Ameisenroboter mit Himmelskompass

Ohne GPS und Duftstoffe finden Wüstenameisen ihren Weg. Sie orientieren sich am polarisierten Himmelslicht und zählen ihre Schritte. Nach diesem Vorbild haben Forscher nun einen Roboter entworfen.

Der Mensch nutzt heute meist das Satellitennavigationssystem GPS, wenn er den schnellsten Weg sucht, manchmal vielleicht noch einen Kompass. Brieftauben und viele Insekten orientieren sich an Geruchsmolekülen. Wüstenameisen hingegen verlassen sich in ihrem unwirtlichen Lebensraum auf polarisiertes Licht, um nach Hause zu finden – eine Art Himmelskompass, der sich nach der Ausrichtung der elektromagnetischen Sonnenlichtstrahlen richtet.

AntBot

Julien Dupeyroux, ISM (CNRS/AMU)

Die Wüstenameise gilt als hocheffiziente Navigatorin. Besonders interessant ist das, weil sie dafür nur wenige tausend Neuronen nutzt, also kein besonders komplexes System verwendet: Das Polarisierungsmuster des Lichts am Himmel, die Position der Sonne, die eigene Schrittzahl und der „optische Fluss“ - das heißt, die Geschwindigkeit mit der der Wüstenboden unter ihnen vorbeizieht - reicht den Ameisen aus, um sich sehr exakt zu orientieren.

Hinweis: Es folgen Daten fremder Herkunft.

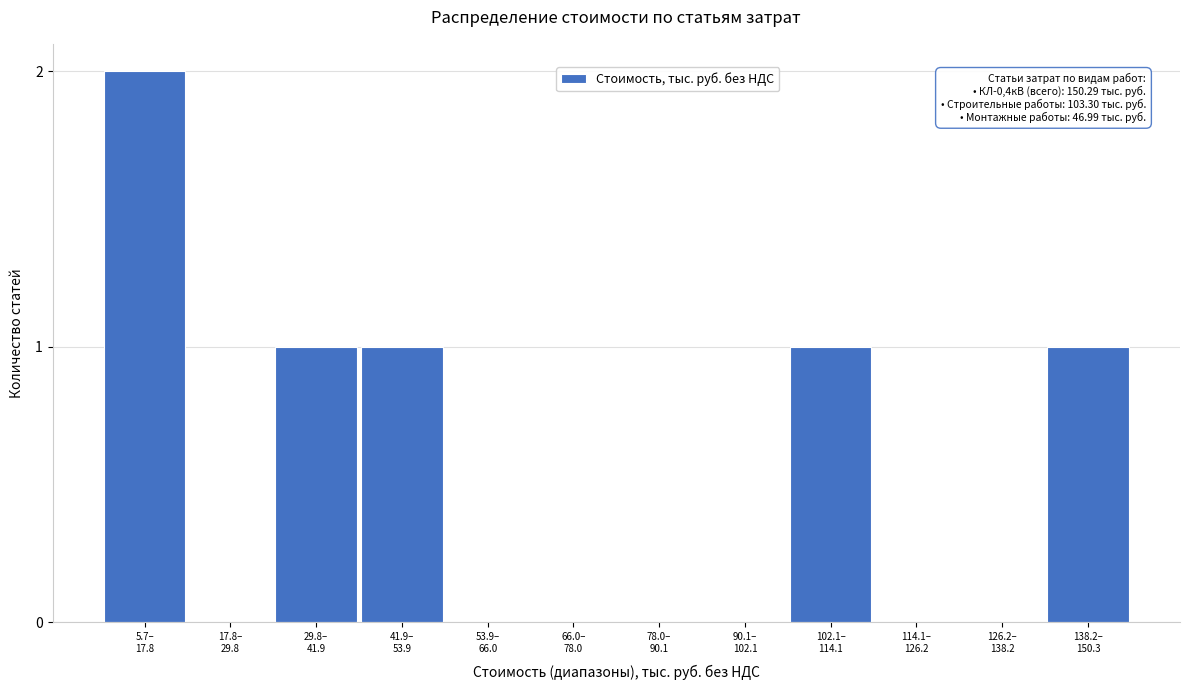

What is the sum of all values?

6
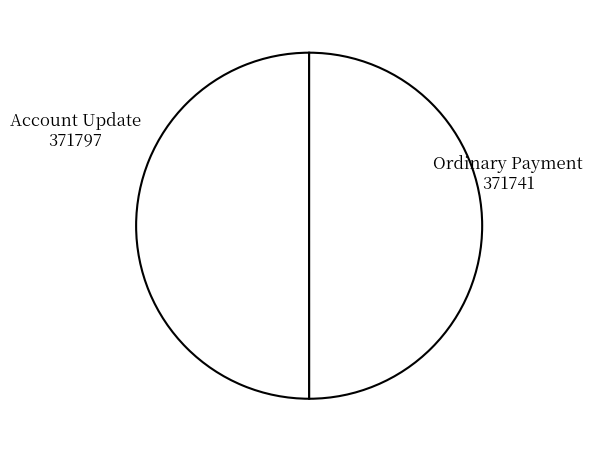

Approximately how many times larger is the value at Ordinary Payment 371741 compared to Account Update 371797?

1.0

Insektenkompass auf sechs Beinen

Robotiker an der Aix-Marseille Universität in Frankreich haben sich von diesem Navigationsmodell inspirieren lassen und jetzt einen sechsbeinigen Roboter mit einem „Insektenkompass“ ausgestattet: Einfache Sensoren, die UV-Licht, den „optischen Fluss“ und auch die Polarisierung wahrnehmen. Außerdem kann der knapp einen halben Meter breite Roboter seine Schritte zählen und er bekam Informationen zum Verlauf der Sonne in den Breitengraden Frankreichs, wo die Experimente stattfanden.

Video zum Ameisenroboter

Der Ameisenroboter musste dabei seinen Weg „nach Hause“ finden. So ähnlich wie das Wüstenameisen oder auch Bienen machen – sie wissen, wie weit und in welche Richtung sie sich von ihrem Nest entfernt haben. Studienleiter Julien Dupeyroux hat seinem AntBot dabei „aufgetragen“, eine bestimmte Anzahl von Schritten in eine Richtung zu machen, dann zu drehen und wieder einige Schritte zu machen - damit der Weg nicht gerade war.

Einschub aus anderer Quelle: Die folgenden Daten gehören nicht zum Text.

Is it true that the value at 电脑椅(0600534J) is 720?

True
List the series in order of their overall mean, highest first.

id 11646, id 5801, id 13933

Den Rückweg nahm der Roboter dann selbständig - über einige Zwischenstationen, wo er abkühlen und sich wieder genau ausrichten konnte, denn während sich der Roboter schaukelnd bewegt, schleichen sich kleine Fehler bei der Orientierung ein. Den Weg fand AntBot bei unterschiedlichen Wetterbedingungen immer, sogar bei bewölktem Himmel. Und die relativ einfach gebaute und günstige Technik kam so treffsicher ans Ziel wie aufwändigere und teurere Sensoren.

Neue Navigationssysteme?

Dupeyroux, der den AntBot im Rahmen seiner Doktorarbeit baut, glaubt, dass heutige Navigationssysteme mit so einem, nach der Sonne ausgerichteten Himmelskompass erweitert und verbessert werden könnten. Containerschiffe auf hoher See, aber auch Lieferdrohnen oder Autos könnten von einem Himmelskompass profitieren.

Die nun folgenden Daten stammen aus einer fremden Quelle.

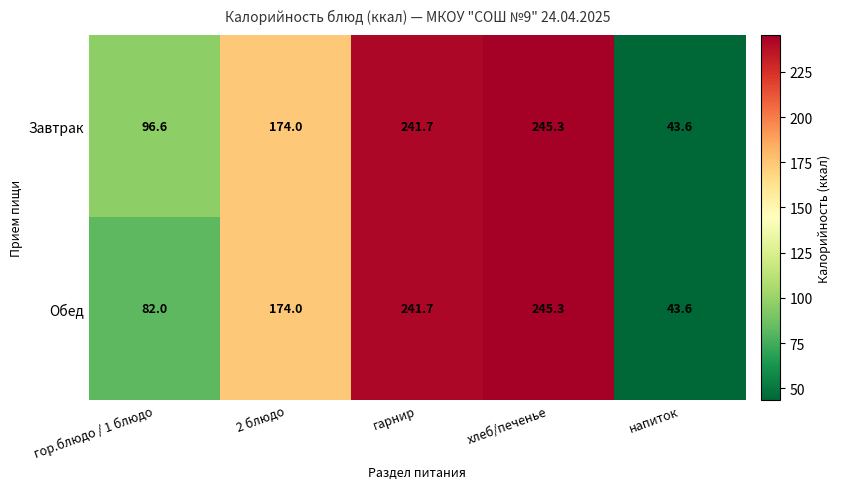

List the series in order of their overall mean, lowest first.

Обед, Завтрак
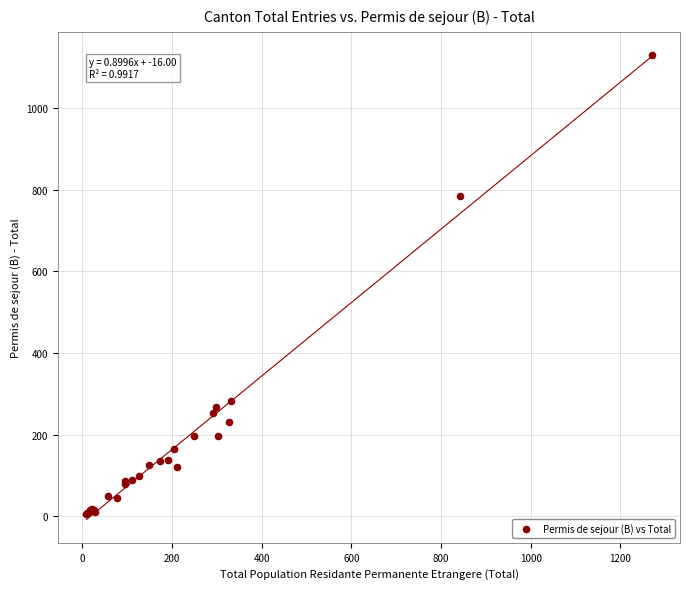

What Y value in the scatter plot is closest to 568?

784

Grafik zur Orientierung des Ameisenroboters

Dupeyroux et al., Sci. Robot. 4, eaau0307

So orientiert sich der Ameisenroboter

Schon der kleine AntBot arbeitet heute genauer als die nicht-militärische Version von GPS, und das ohne teures Satellitennetzwerk. Und in den Häuserschluchten mancher Städte, kann es manchmal schwierig sein, überhaupt ein Signal zu bekommen - alles was der AntBot braucht ist ein Stück freier Himmel, um seinen Weg zu finden, und Tageslicht (auch wenn theoretisch der Mond in der Nacht noch genügend Information liefern könnte, nur bräuchte man dafür feinere Sensoren, die es so noch nicht gibt).

Die Ausstattung und die Mathematik dahinter jedenfalls seien nicht besonders aufwändig, freut sich Julien Dupeyroux, der sich zum Ziel gesetzt hat, mehr Inspirationen in der Natur zu suchen, um daraus neue und effizientere Technologien zu entwickeln.